9. 5 Causes
Several explanations and reasons are offered for the Great Depression of 1929. But the main causes that led to the Depression in America were:
The International Chamber of Commerce places the blame on overproduction. The over expansion in industry, especially in the automobile industry, and agriculture caused a fall in prices. Surplus goods piled up, having an adverse effect on the economy.
Another factor that led to Depression was the misuse
of credit. The National Association of Manufacturers confirms this.
The imbalance in the economy was mainly because of easy credit policies.
Money was readily available and cheap.

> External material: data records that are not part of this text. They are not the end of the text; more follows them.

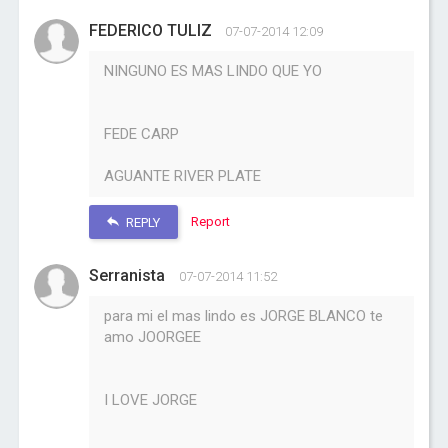
FEDERICO TULIZ
07-07-2014 12:09
NINGUNO ES MAS LINDO QUE YO
FEDE CARP
AGUANTE RIVER PLATE
Report
REPLY
Serranista
07-07-2014 11:52
para mi el mas lindo es JORGE BLANCO te
amo JOORGEE
I LOVE JORGE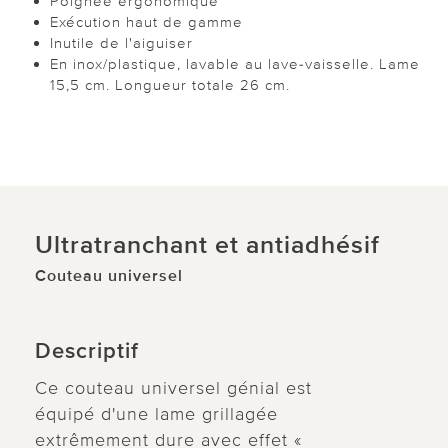
Poignée ergonomique
Exécution haut de gamme
Inutile de l'aiguiser
En inox/plastique, lavable au lave-vaisselle. Lame
15,5 cm. Longueur totale 26 cm.
Ultratranchant et antiadhésif
Couteau universel
Descriptif
Ce couteau universel génial est
équipé d'une lame grillagée
extrêmement dure avec effet «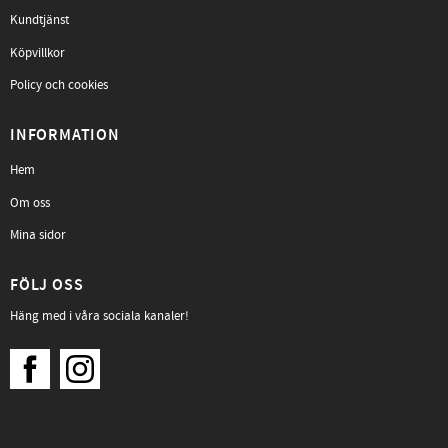
Kundtjänst
Köpvillkor
Policy och cookies
INFORMATION
Hem
Om oss
Mina sidor
FÖLJ OSS
Häng med i våra sociala kanaler!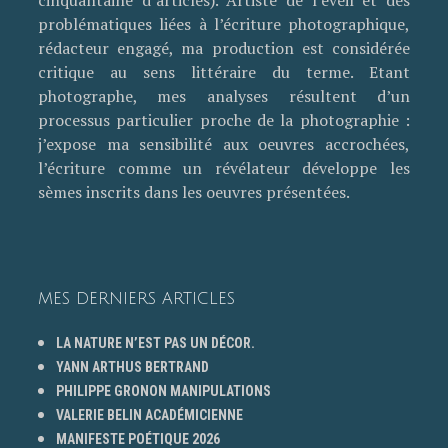
cinquantaine d’articles). Artiste de l’éveil et des
problématiques liées à l’écriture photographique,
rédacteur engagé, ma production est considérée
critique au sens littéraire du terme. Etant
photographe, mes analyses résultent d’un
processus particulier proche de la photographie :
j’expose ma sensibilité aux oeuvres accrochées,
l’écriture comme un révélateur développe les
sèmes inscrits dans les oeuvres présentées.
MES DERNIERS ARTICLES
LA NATURE N’EST PAS UN DÉCOR.
YANN ARTHUS BERTRAND
PHILIPPE GRONON MANIPULATIONS
VALERIE BELIN ACADÉMICIENNE
MANIFESTE POÉTIQUE 2026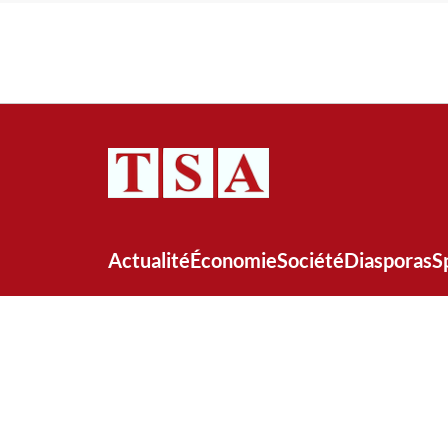
Actualité
Économie
Société
Diasporas
S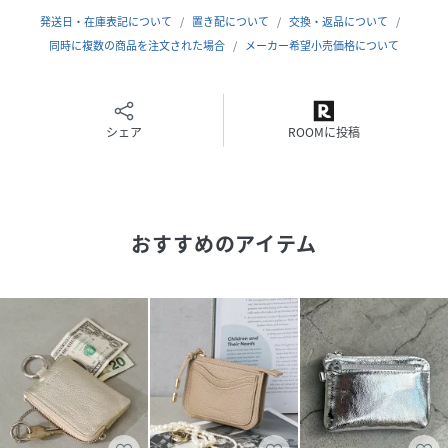
発送日・在庫表記について
置き配について
交換・返品について
同時に複数の商品を注文された場合
メーカー希望小売価格について
シェア
ROOMに投稿
おすすめのアイテム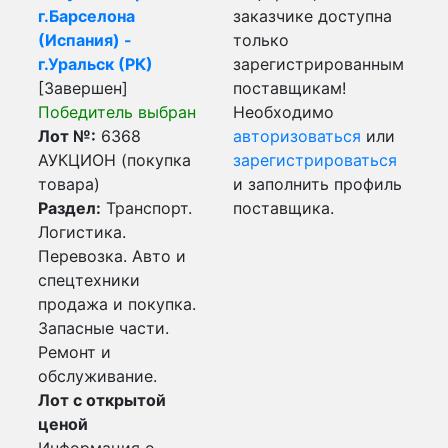
г.Барселона
заказчике доступна
(Испания) -
только
г.Уральск (РК)
зарегистрированным
[Завершен]
поставщикам!
Победитель выбран
Необходимо
Лот №:
6368
авторизоваться
или
АУКЦИОН (покупка
зарегистрироваться
товара)
и заполнить профиль
Раздел:
Транспорт.
поставщика.
Логистика.
Перевозка. Авто и
спецтехники
продажа и покупка.
Запасные части.
Ремонт и
обслуживание.
Лот с открытой
ценой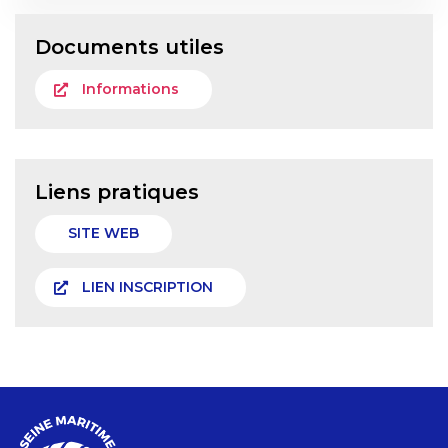
Documents utiles
Informations
Liens pratiques
SITE WEB
LIEN INSCRIPTION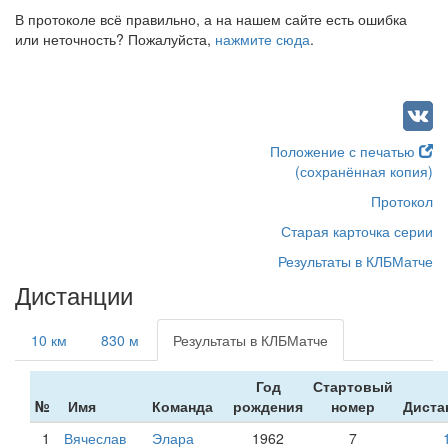
В протоколе всё правильно, а на нашем сайте есть ошибка
или неточность? Пожалуйста,
нажмите сюда
.
Положение с печатью
(сохранённая копия)
Протокол
Старая карточка серии
Результаты в КЛБМатче
Дистанции
10 км
830 м
Результаты в КЛБМатче
Год
Стартовый
№
Имя
Команда
рождения
номер
Диста
1
Вячеслав
Элара
1962
7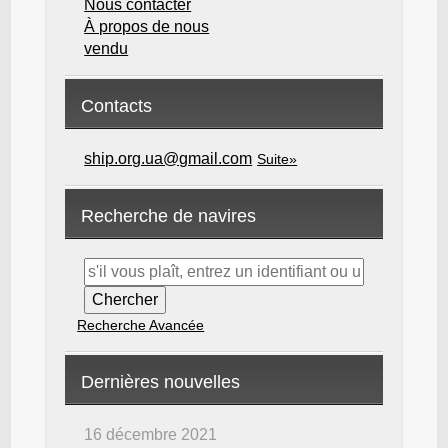
Nous contacter
À propos de nous
vendu
Contacts
ship.org.ua@gmail.com
Suite»
Recherche de navires
Recherche Avancée
Dernières nouvelles
16 décembre 2021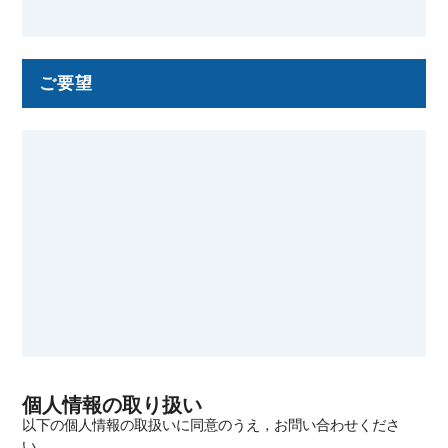
ご要望
個人情報の取り扱い
以下の個人情報の取扱いに同意のうえ，お問い合わせくださ
い．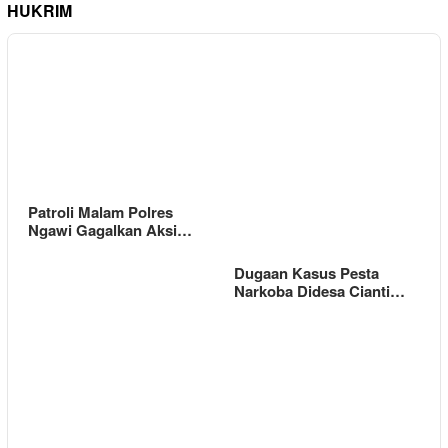
HUKRIM
Patroli Malam Polres
Ngawi Gagalkan Aksi…
Dugaan Kasus Pesta
Narkoba Didesa Cianti…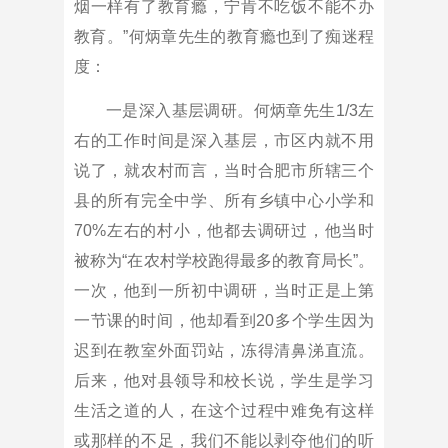
烟一样有了教育瘾，宁肯不吃饭不能不办
教育。”何炳章先生的教育瘾也到了痴迷程
度：
一是深入基层调研。何炳章先生1/3左
右的工作时间是深入基层，市区内就不用
说了，就农村而言，当时合肥市所辖三个
县的所有完全中学、所有乡镇中心小学和
70%左右的村小，他都去调研过，他当时
被称为“在农村学校跑得最多的教育局长”。
一次，他到一所初中调研，当时正是上第
一节课的时间，他却看到20多个学生因为
迟到在教室外面罚站，冻得清鼻涕直流。
后来，他对县领导和校长说，学生是学习
生活之道的人，在这个过程中难免有这样
或那样的不足，我们不能以剥夺他们的听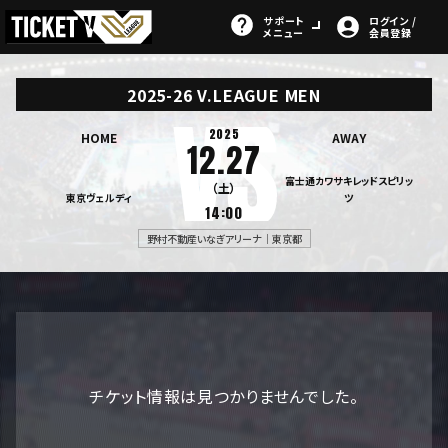
サポート
ログイン /
メニュー
会員登録
2025-26 V.LEAGUE MEN
2025
HOME
AWAY
12.27
富士通カワサキレッドスピリッ
（土）
東京ヴェルディ
ツ
14:00
野村不動産いなぎアリーナ｜東京都
チケット情報は見つかりませんでした。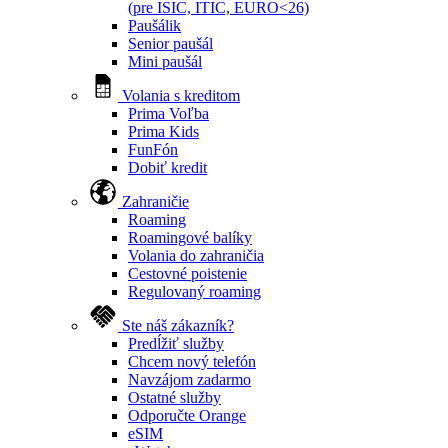
(pre ISIC, ITIC, EURO<26)
Paušálik
Senior paušál
Mini paušál
Volania s kreditom
Prima Voľba
Prima Kids
FunFón
Dobiť kredit
Zahraničie
Roaming
Roamingové balíky
Volania do zahraničia
Cestovné poistenie
Regulovaný roaming
Ste náš zákazník?
Predĺžiť služby
Chcem nový telefón
Navzájom zadarmo
Ostatné služby
Odporučte Orange
eSIM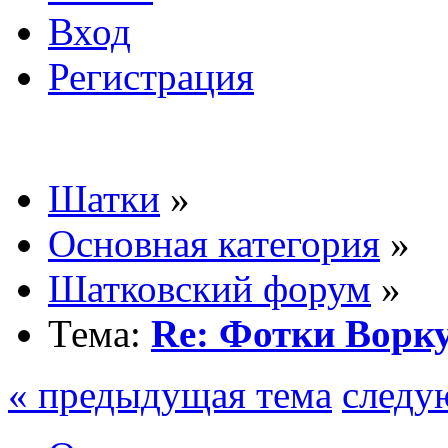
Вход
Регистрация
Шатки
»
Основная категория
»
Шатковский форум
»
Тема:
Re: Фотки Ворк
« предыдущая тема
следу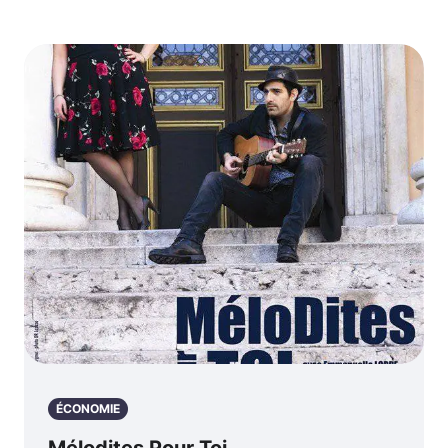
ÉCONOMIE
Mélodites Pour Toi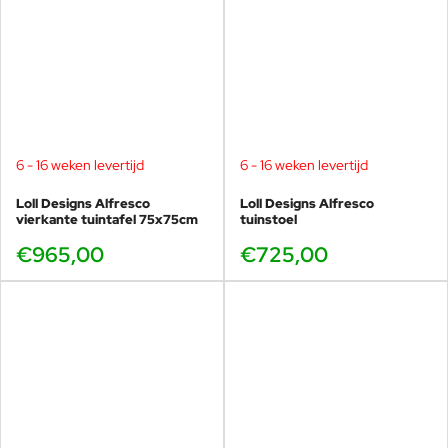
6 - 16 weken levertijd
6 - 16 weken levertijd
Loll Designs Alfresco
Loll Designs Alfresco
vierkante tuintafel 75x75cm
tuinstoel
€965,00
€725,00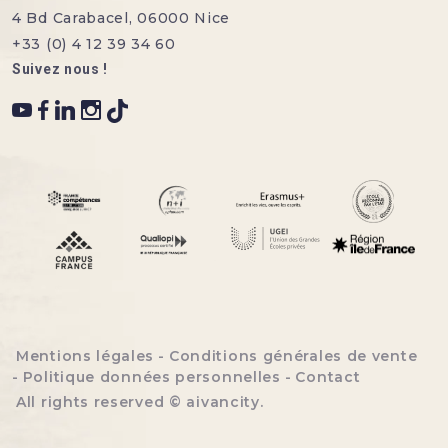
4 Bd Carabacel, 06000 Nice
+33 (0) 4 12 39 34 60
Suivez nous !
Menu bottom footer
Mentions légales
Conditions générales de vente
Politique données personnelles
Contact
All rights reserved ©
aivancity
.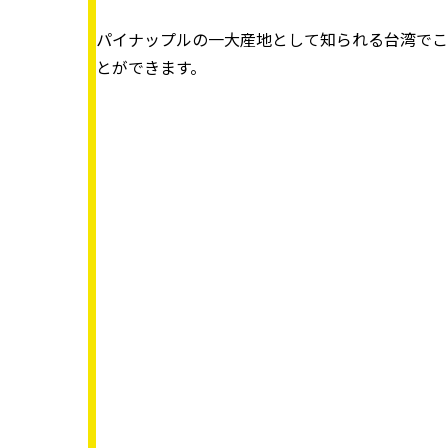
パイナップルの一大産地として知られる台湾でこ
とができます。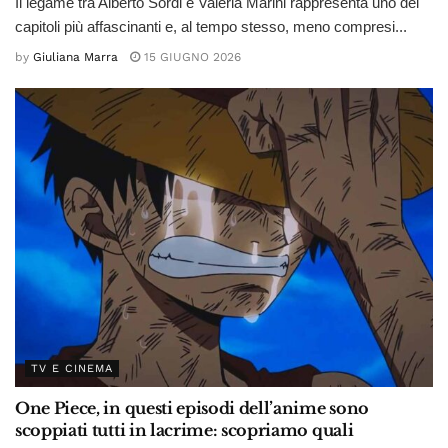
Il legame tra Alberto Sordi e Valeria Marini rappresenta uno dei
capitoli più affascinanti e, al tempo stesso, meno compresi...
by
Giuliana Marra
15 GIUGNO 2026
TV E CINEMA
One Piece, in questi episodi dell’anime sono
scoppiati tutti in lacrime: scopriamo quali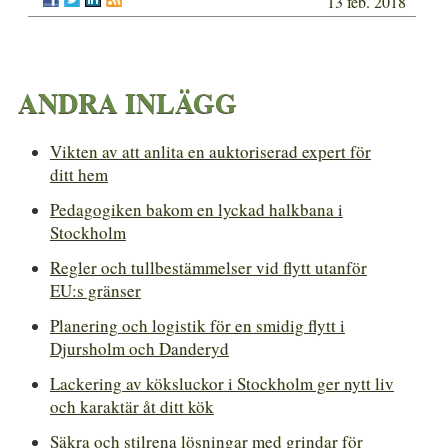
13 feb. 2018
ANDRA INLÄGG
Vikten av att anlita en auktoriserad expert för
ditt hem
Pedagogiken bakom en lyckad halkbana i
Stockholm
Regler och tullbestämmelser vid flytt utanför
EU:s gränser
Planering och logistik för en smidig flytt i
Djursholm och Danderyd
Lackering av köksluckor i Stockholm ger nytt liv
och karaktär åt ditt kök
Säkra och stilrena lösningar med grindar för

In 1927, the federal Reserve
Board eased restrictions on credit. This resulted in the increase
of installment buying and uncontrolled speculation.
An unequal distribution of Purchasing Power
Governor Roosevelt’s remarks explain this phenomenon:
"Our basic trouble was not an insufficiency of capital.
It was an insufficient distribution of buying power. While wages
rose in many of our industries, they did not rise proportionately
to the reward to capital." For instance, 12 top executives
in the tobacco industry received a salary equal to the gross income
of 30,000 tobacco farmers. A more equitable distribution of earnings
could have helped in an increased purchasing power. Charles G.
Ross put it thus: "The wealth created by the machine
has gone, in appalling proportion, to the owners of the machine."
Decline in International Trade
The imbalance in American economy was further increased due to the problems in foreign trade. Exports from the U.S. to Europe exceeded imports. Moreover, American loans and investments largely financed the exports. Several economists felt that finally American loans would have to stop and Europe could have repaid its debts only by exporting her goods. High U.S. tariffs prevented this. This, in turn, reduced America’s exports to Europe. High tariff was one of the main reasons for the crash of 1929.